===== GIVEN INFORMATION
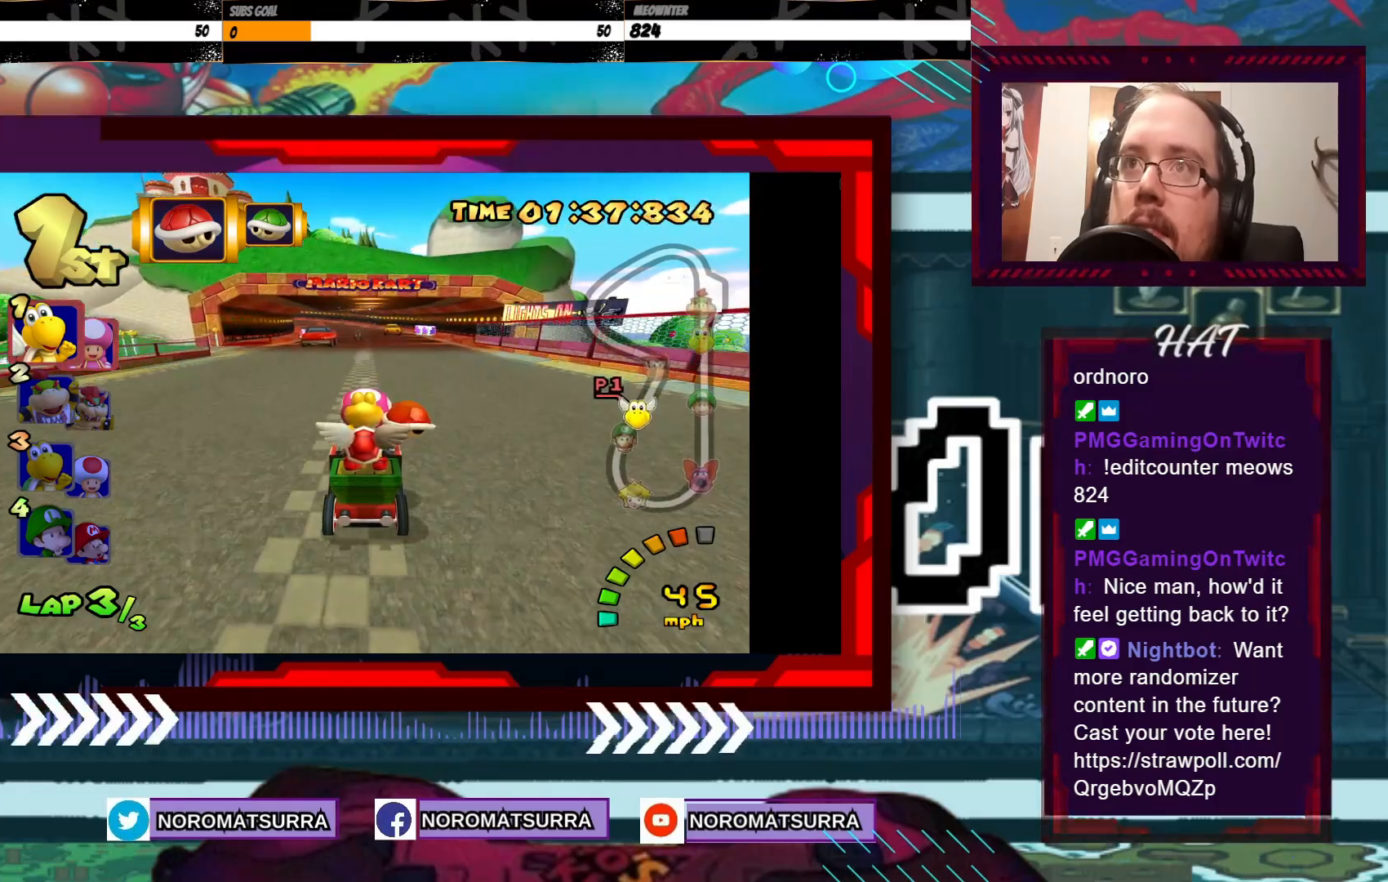
{"buttons": ["A"], "left_stick": "center", "events": []}
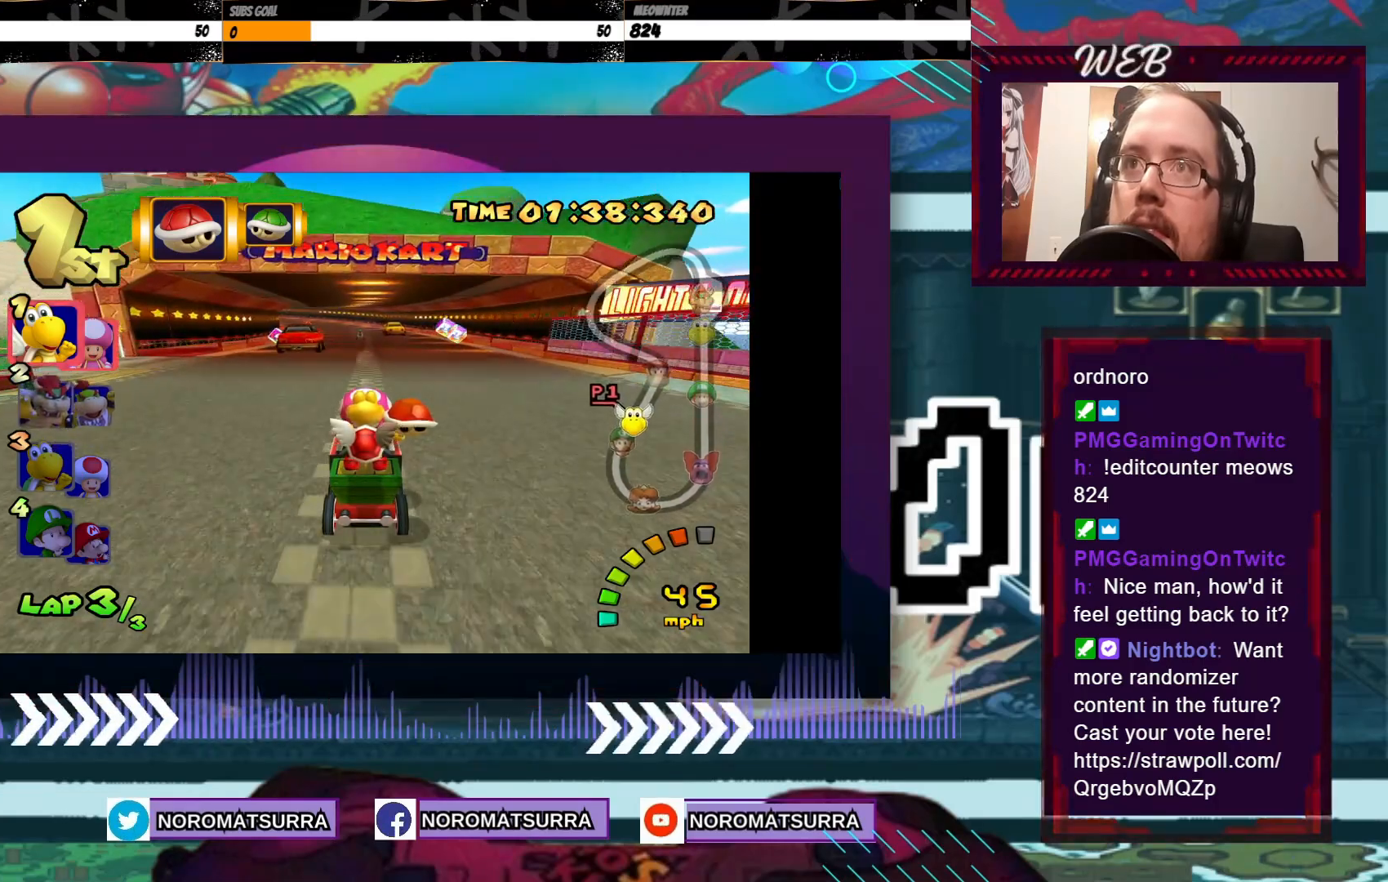
{"buttons": ["A"], "left_stick": "center", "events": [[100, "left_stick", "left"], [250, "left_stick", "center"]]}
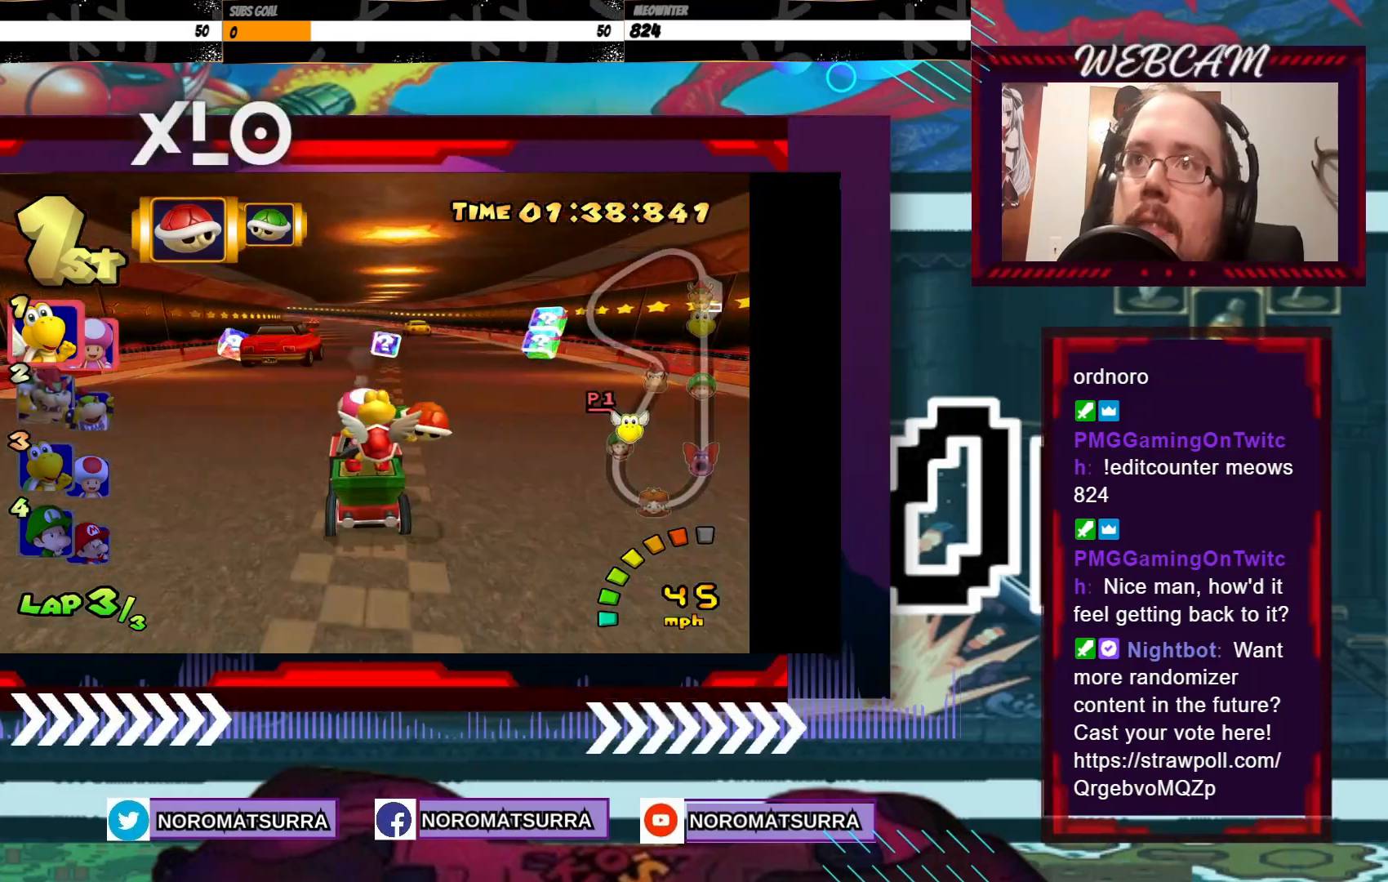
{"buttons": ["A"], "left_stick": "center", "events": []}
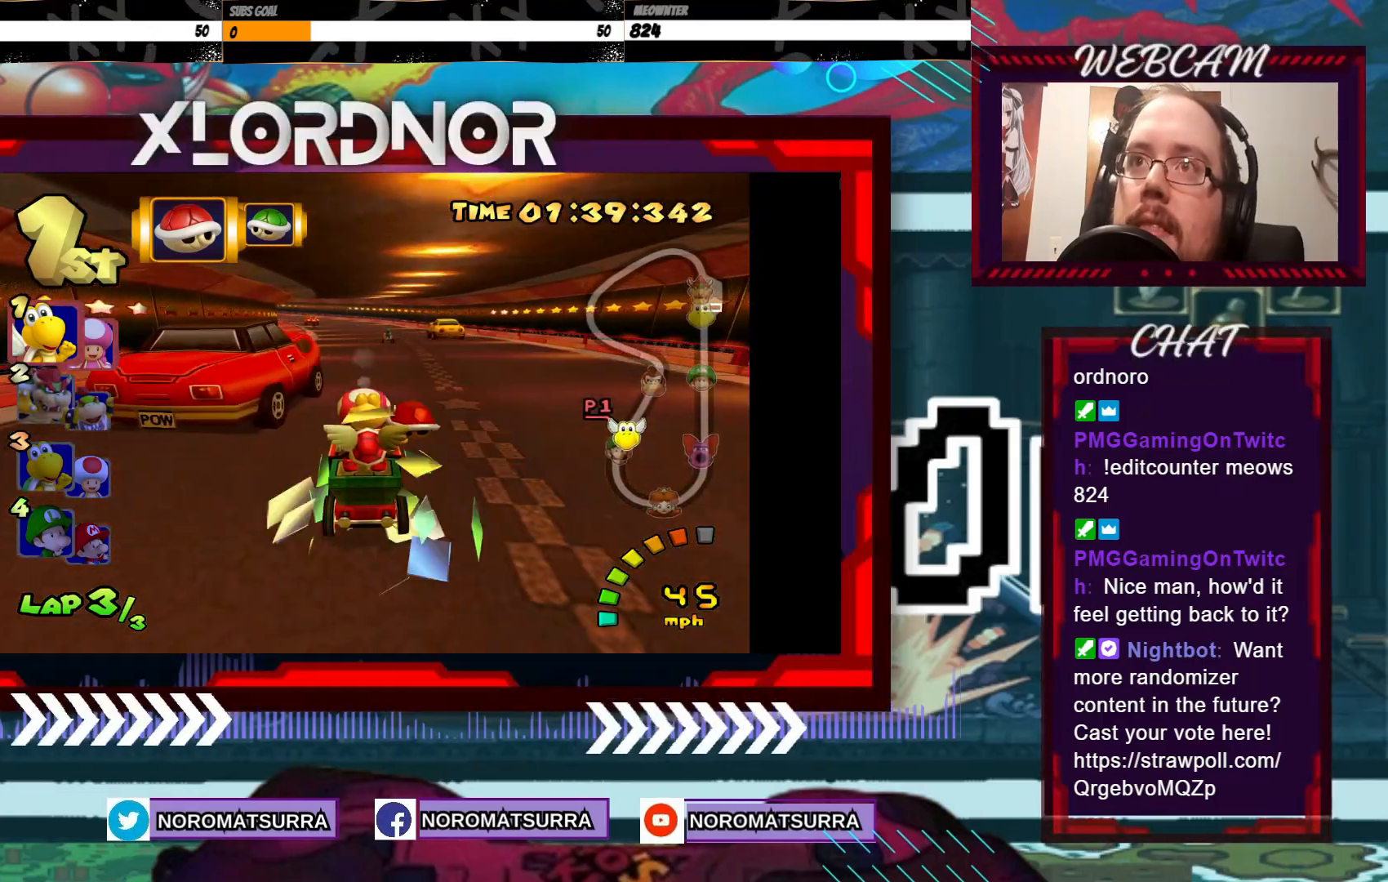
{"buttons": ["A"], "left_stick": "left", "events": [[450, "left_stick", "left"]]}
==========
» EXERCISE DETAILS:
Word for word, return the material above; the pictures stay out.

» SOLUTION TO THE EXERCISE:
{"buttons": ["A"], "left_stick": "center", "events": []}
{"buttons": ["A"], "left_stick": "center", "events": [[100, "left_stick", "left"], [250, "left_stick", "center"]]}
{"buttons": ["A"], "left_stick": "center", "events": []}
{"buttons": ["A"], "left_stick": "left", "events": [[450, "left_stick", "left"]]}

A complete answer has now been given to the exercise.